"Eine Dienstleistung, die Google für die Verlage erbringt"

Jimmy Schulz im Gespräch mit Nana Brink · 01.03.2013
Der liberale Netzexperte Jimmy Schulz lehnt das geplante Leistungsschutzrecht ab: "Freie Inhalte im Netz frei verfügbar" zu halten, sei ein Grundpfeiler des Internets. Mit Hilfe von Gesetzen werde versucht, überkommene Geschäftsmodelle zu beschützen.
Nana Brink: Googeln ist mittlerweile fast schon ein deutsches Wort geworden – also Sie googeln jetzt mal, sagen wir, Leistungsschutzgesetz, dann treffen Sie auf einen Link, der Ihnen mit einem kurzen Text erklärt, was das ist, und dass es heute im Bundestag verhandelt wird. Beitrag in Ortszeit, Deutschlandradio Kultur (MP3-Audio)Unser Link an dieser Stelle ist jetzt Falk Steiner, der Ihnen erklärt, warum auch diese kleinen Gesetzestexte im Netz einen großen Gesetzestext produziert haben.

Interessant dabei ist auch, dass zum Beispiel der Innenpolitiker der FDP, Manuel Höferlin, für das Gesetz ist, er hat diesen Kompromiss mit ausgehandelt, aber auch viel Kritik aus den eigenen Reihen kommt. Und am Telefon ist jetzt Jimmy Schulz, FDP-Bundestagsabgeordneter, und er war Obmann seiner Partei in der Enquete-Kommission Internet und Digitale Gesellschaft. Dort werden Themen wie Urheberrecht und digitaler Wandel debattiert. Schönen guten Morgen, Herr Schulz.

Jimmy Schulz: Guten Morgen.

Brink: Warum stellen Sie sich gegen den Entwurf ihrer eigenen Justizministerin?

Schulz: Nun, wir haben diese Diskussion ja im Deutschen Bundestag und auch in der Fraktion schon jetzt fast drei Jahre geführt, und ich habe von Anfang an gesagt, dass ich die Idee eines Leistungsschutzrechts für Presseverlage nicht unterstützen werde.

Brink: Aber warum ist denn dieser Entwurf so schlecht, er ist doch entschärft worden, siehe zum Beispiel das Problem der sogenannten Snippets – das sind die Kleinüberschriften plus kurzem Text –, die wurden jetzt ausdrücklich ausgespart, so wie Sie es ja gefordert haben.

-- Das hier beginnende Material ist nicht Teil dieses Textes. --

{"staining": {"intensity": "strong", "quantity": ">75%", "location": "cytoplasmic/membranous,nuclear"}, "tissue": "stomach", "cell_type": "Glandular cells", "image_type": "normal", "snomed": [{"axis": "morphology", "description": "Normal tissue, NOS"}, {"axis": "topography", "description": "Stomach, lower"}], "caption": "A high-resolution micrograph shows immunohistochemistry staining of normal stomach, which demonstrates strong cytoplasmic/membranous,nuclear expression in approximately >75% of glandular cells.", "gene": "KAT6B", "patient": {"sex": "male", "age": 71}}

Schulz: Ja, das ist richtig, an dem Entwurf ist in den letzten drei Jahren unheimlich viel verbessert worden, wenn man das weiß, wo die Idee herkam, und welchen weiten Weg sie zurückgelegt hat, ist das natürlich ein großer Erfolg, und auch die letzten Verbesserungen gehen ja auf die FDP-Fraktion zurück und entsprechen vielen meiner Ideen. Ich bleibe jedoch dabei, dass es für ein solches Gesetz meiner Meinung nach überhaupt keine Rechtfertigung gibt, warum man ein solches Recht schaffen sollte. Und zweitens bleibe ich dabei, dass ich es für ein Sonderrecht halte. Wieso gerade Presseverlage? Was ist denn mit den Rundfunksendern, mit dem Hörfunk, mit dem Fernsehen? Diese haben ein solches Recht nicht. Was ist mit den Bloggern, was ist mit allen anderen, die Inhalte, die Content im Internet anbieten, die haben dieses Recht nicht. Ich bin der Meinung, wir sollten, wenn, dann schon ein Recht für alle gleichberechtigt schaffen oder es eben lieber bleiben lassen.

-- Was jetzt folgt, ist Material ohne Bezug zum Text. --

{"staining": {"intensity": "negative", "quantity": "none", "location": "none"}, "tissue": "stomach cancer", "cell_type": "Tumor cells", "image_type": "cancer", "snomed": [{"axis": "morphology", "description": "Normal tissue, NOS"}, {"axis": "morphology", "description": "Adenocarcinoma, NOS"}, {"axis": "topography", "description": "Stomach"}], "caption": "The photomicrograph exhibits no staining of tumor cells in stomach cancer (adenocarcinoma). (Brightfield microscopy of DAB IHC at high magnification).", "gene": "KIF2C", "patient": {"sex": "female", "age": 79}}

Brink: Aber was ist denn da so schlecht daran, wenn man es erst mal auf einer Seite probiert? Oder sind Sie prinzipiell dagegen, weil da große Verlage wie Burda oder Springer Geld verdienen wollen?

Schulz: Nein, es geht hier nicht darum, dass ich ein Problem damit haben, dass irgendjemand Geld verdient, das ist ja eine tolle Sache. Ich habe nur ein Problem damit, dass es auch ein systematisches Problem ist. Das ist ja so, als wenn ein Restaurantführer Geld dafür bezahlen müsste, wenn er Restaurants empfehlen darf. Das ist im System einfach grundsätzlich falsch. Warum verlangt denn Google kein Geld für die Dienstleistungen von dem Verlag? 60, 70 Prozent der User von Verlagsseiten kommen doch über die Suchmaschinen, das ist ja eine Dienstleistung, die Google für die Verlage erbringt, und da erschließt sich mir nicht die Logik, warum jetzt Google dafür auch noch zahlen soll.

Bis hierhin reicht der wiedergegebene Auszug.